TORONTO (Reuters) - Canadian pharmacy chain Jean Coutu Group Inc PJCa.TO reported a rise in adjusted quarterly earnings on Wednesday as its generic drug manufacturing subsidiary, Pro Doc, posted a double-digit gain in sales and operating income.
Prescription sales growth at Longueuil, Quebec-based Jean Coutu and rivals such as Shoppers Drug Mart Corp SC.TO have been hurt in recent years by a provincial crackdown on generic drug prices and reimbursement rules. But Jean Coutu has said Pro Doc should help boost margins over the long term.
Pro Doc’s sales rose 14.0 percent to C$38.3 million ($39.2 million) in its second quarter, ended September 1, and the unit’s contribution to operating income before amortization rose 25.2 percent to C$15.4 million.

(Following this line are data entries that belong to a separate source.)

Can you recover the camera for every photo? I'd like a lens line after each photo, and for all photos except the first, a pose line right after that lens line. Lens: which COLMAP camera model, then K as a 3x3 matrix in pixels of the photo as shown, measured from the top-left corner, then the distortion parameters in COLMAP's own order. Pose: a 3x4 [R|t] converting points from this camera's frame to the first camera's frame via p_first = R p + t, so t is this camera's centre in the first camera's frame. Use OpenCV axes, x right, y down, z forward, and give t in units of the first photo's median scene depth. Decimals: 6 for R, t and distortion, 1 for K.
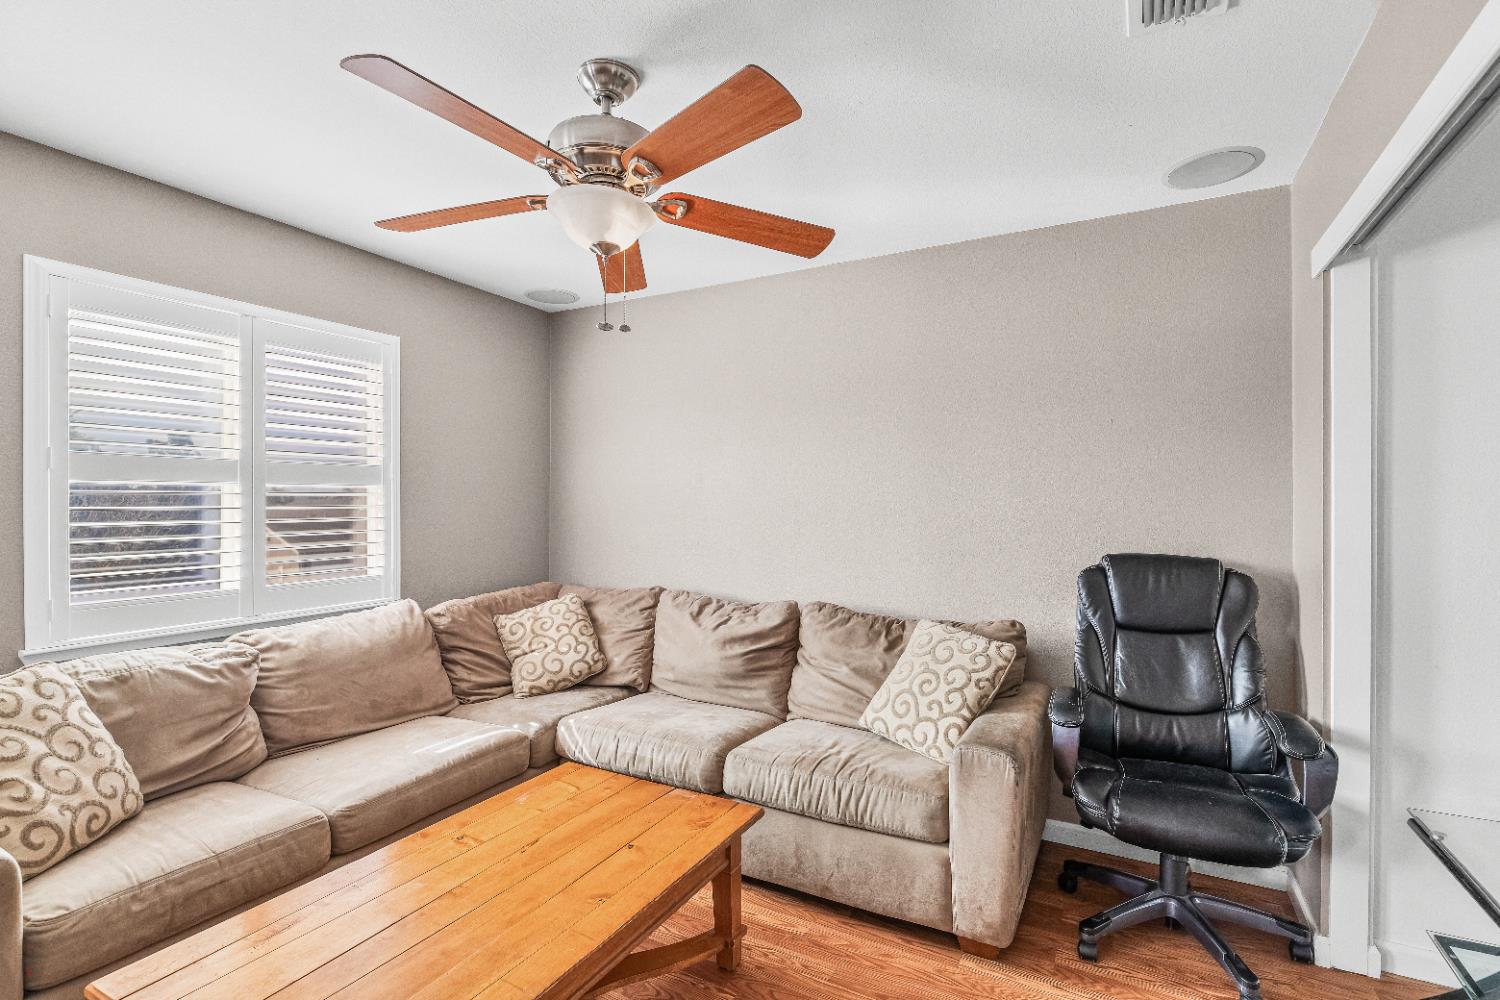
lens RADIAL K [[702.2, 0, 750.0], [0, 702.2, 500.0], [0, 0, 1]] dist [-0.001853, 0.000035]
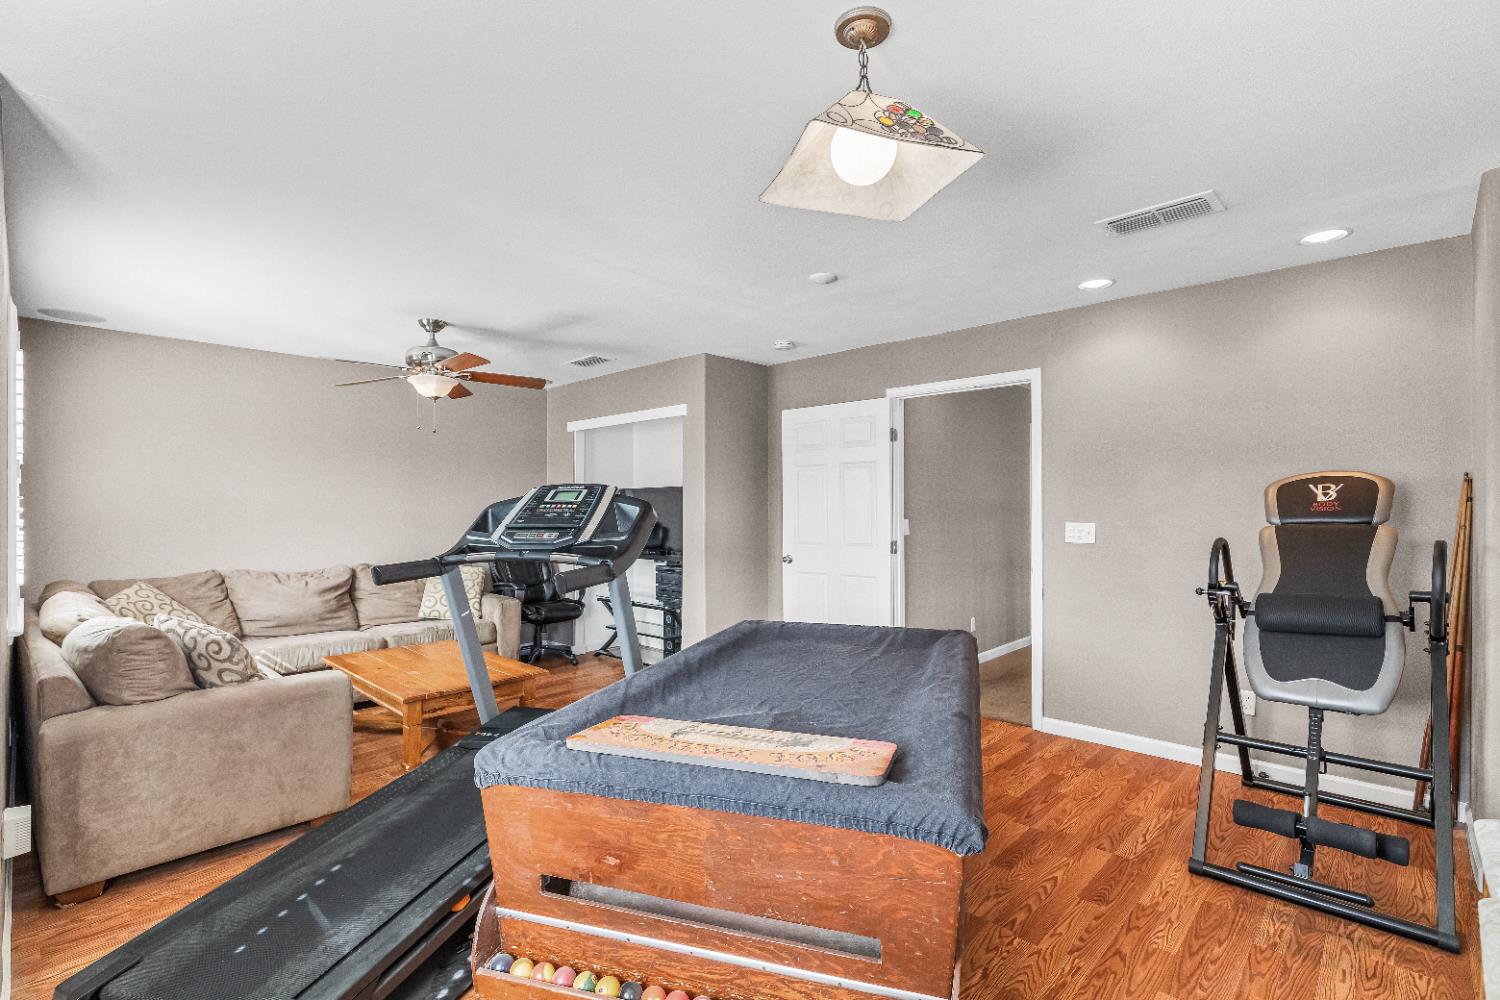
lens RADIAL K [[705.2, 0, 745.5], [0, 705.2, 510.6], [0, 0, 1]] dist [-0.000145, -0.000026]
pose [[0.255608, -0.004168, 0.966771, -1.296232], [-0.004015, 0.999978, 0.005373, 0.000963], [-0.966772, -0.005255, 0.255586, -0.341880]]
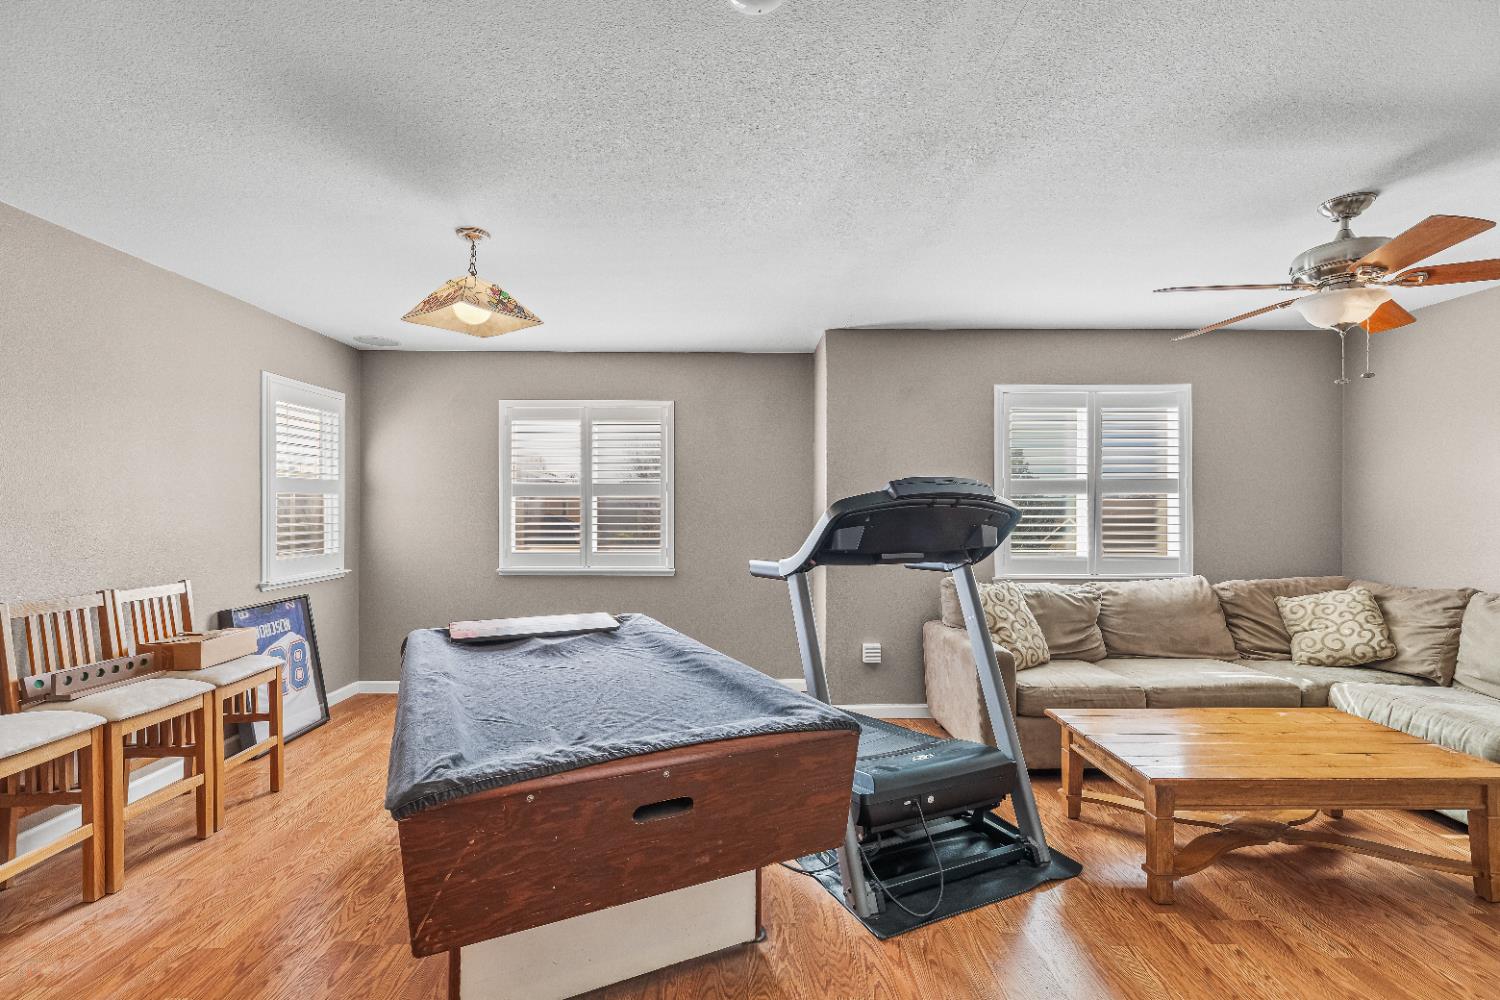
lens RADIAL K [[666.6, 0, 746.3], [0, 666.6, 503.2], [0, 0, 1]] dist [0.004684, 0.000542]
pose [[0.488007, -0.001887, -0.872837, 0.223378], [0.005541, 0.999984, 0.000937, -0.005985], [0.872822, -0.005294, 0.488010, -0.412034]]
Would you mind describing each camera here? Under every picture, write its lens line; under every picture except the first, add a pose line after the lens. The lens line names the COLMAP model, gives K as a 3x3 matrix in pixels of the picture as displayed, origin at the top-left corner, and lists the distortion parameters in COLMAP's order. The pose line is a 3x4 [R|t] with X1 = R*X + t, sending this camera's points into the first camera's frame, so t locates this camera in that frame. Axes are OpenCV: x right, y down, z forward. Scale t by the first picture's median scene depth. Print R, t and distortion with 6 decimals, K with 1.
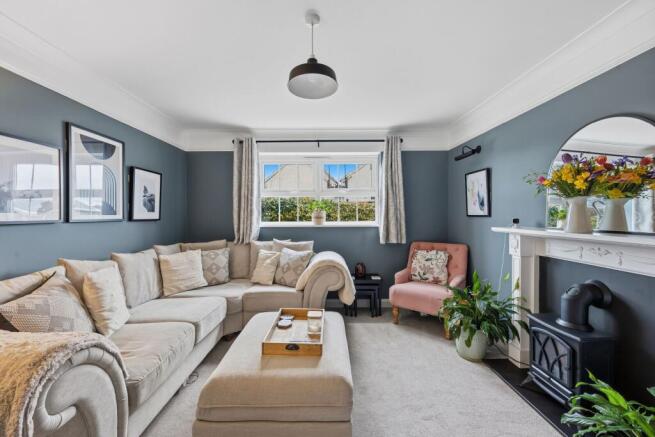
lens RADIAL K [[264.2, 0, 327.5], [0, 264.2, 218.5], [0, 0, 1]] dist [0.000032, 0.000130]
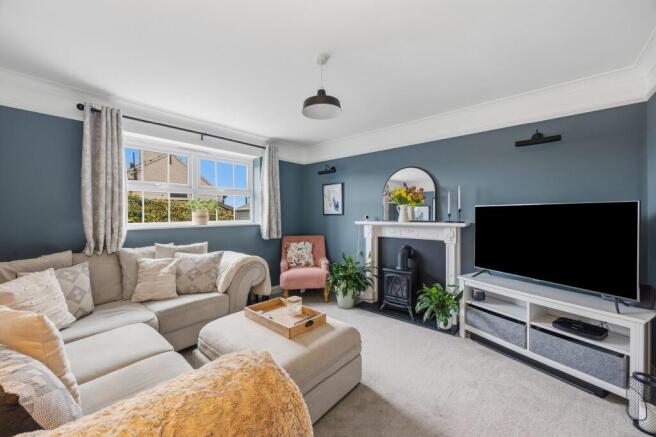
lens RADIAL K [[264.6, 0, 328.0], [0, 264.6, 218.5], [0, 0, 1]] dist [0.000032, 0.000130]
pose [[0.638475, -0.013304, 0.769528, -0.516973], [0.013891, 0.999887, 0.005761, 0.003199], [-0.769517, 0.007011, 0.638587, 0.082610]]
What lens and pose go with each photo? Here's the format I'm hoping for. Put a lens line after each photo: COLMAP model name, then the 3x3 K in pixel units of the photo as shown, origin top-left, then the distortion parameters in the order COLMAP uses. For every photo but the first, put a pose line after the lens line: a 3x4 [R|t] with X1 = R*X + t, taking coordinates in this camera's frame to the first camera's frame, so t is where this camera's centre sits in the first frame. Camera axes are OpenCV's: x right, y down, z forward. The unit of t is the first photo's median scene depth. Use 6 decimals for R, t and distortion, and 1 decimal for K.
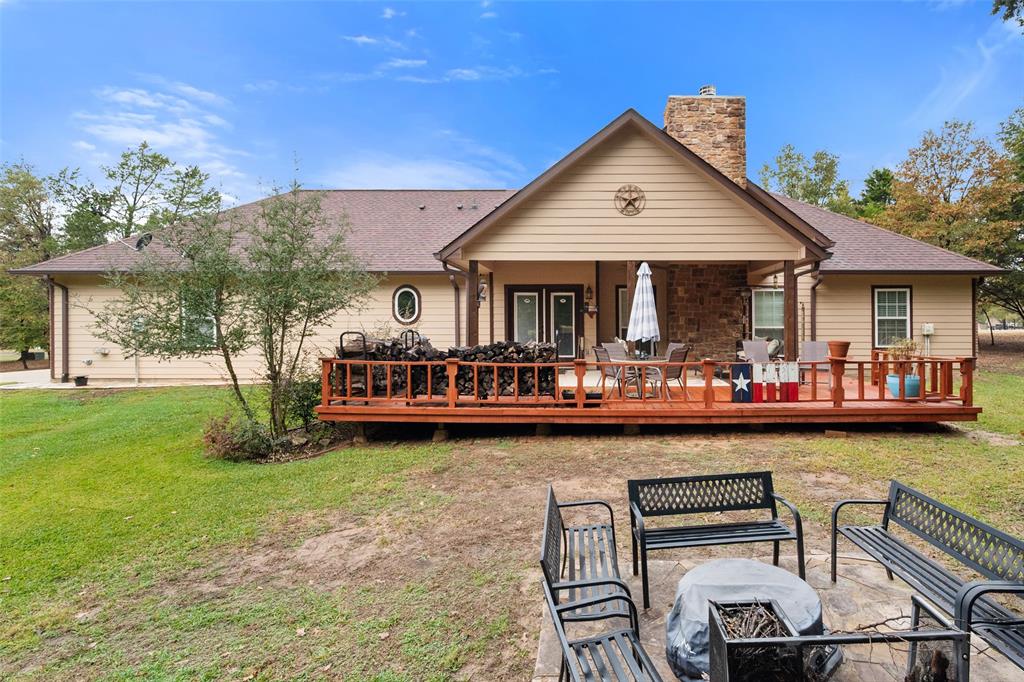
lens RADIAL K [[496.6, 0, 513.8], [0, 496.6, 336.1], [0, 0, 1]] dist [0.004982, 0.000054]
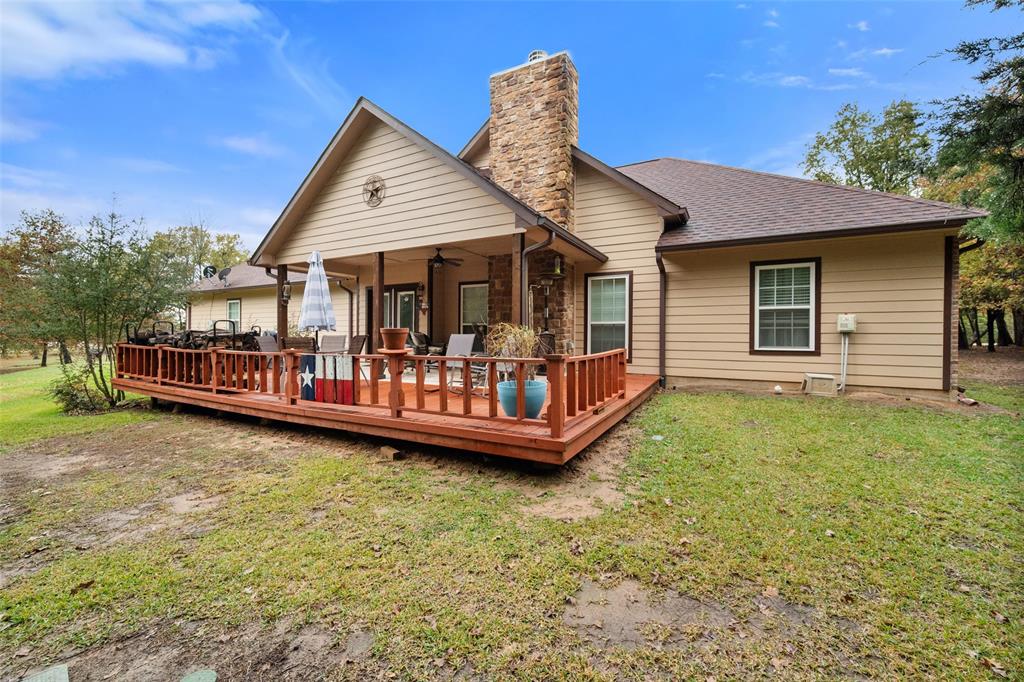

“I think Pro Doc was a key strategy for them ahead of the generic drug legislation changes, and it’s definitely been beneficial for the company,” Canaccord Genuity analyst Derek Dley said, adding that the quarter was broadly in line with his expectations.
Ontario bans drugstores from selling their own private-label generic drugs. Canada’s top court has agreed to hear a challenge to the ban by Shoppers Drug Mart.
Jean Coutu said 61.0 percent of prescriptions were for generics during its second quarter, up from 57.2 percent in the same quarter last year.
Sales at established stores, a key measure for retailers, increased 2.6 percent overall in the quarter, and 1.6 percent for non-pharmacy, or “front-end” goods.
Dley said the same-store pharmacy sales growth was a bit stronger than he had forecast, while front-end sales growth at established stores was weaker than he had expected.
“It’s a pretty competitive environment out there, so you know, I‘m not surprised to see it come in a little bit lower, but it’s definitely a little bit weaker than I was expecting,” he said.
Excluding a gain related to Jean Coutu’s stake in U.S. drugstore chain Rite Aid Corp (RAD.N) and other items, earnings rose to C$50.0 million, or 23 Canadian cents a share, compared with C$44.6 million, or 19 Canadian cents, a year earlier.
Jean Coutu is Rite Aid’s biggest shareholder, the legacy of the Canadian company’s 2004 purchase of the Brooks and Eckerd drugstore chain. In 2007, Jean Coutu sold the U.S. business to Rite Aid for cash and stock. In April, it sold nearly one quarter of its stake.
On an unadjusted basis, net profit fell to C$51.2 million, or 23 Canadian cents a share, from C$66.4 million, or 29 Canadian cents. Revenue rose to C$658.7 million from C$635.2 million.
Analysts, on average, expected earnings of 22 Canadian cents a share on revenue of C$653.7 million.
Shares edged up 0.2 percent to C$14.56 in early trading on the Toronto Stock Exchange on Wednesday.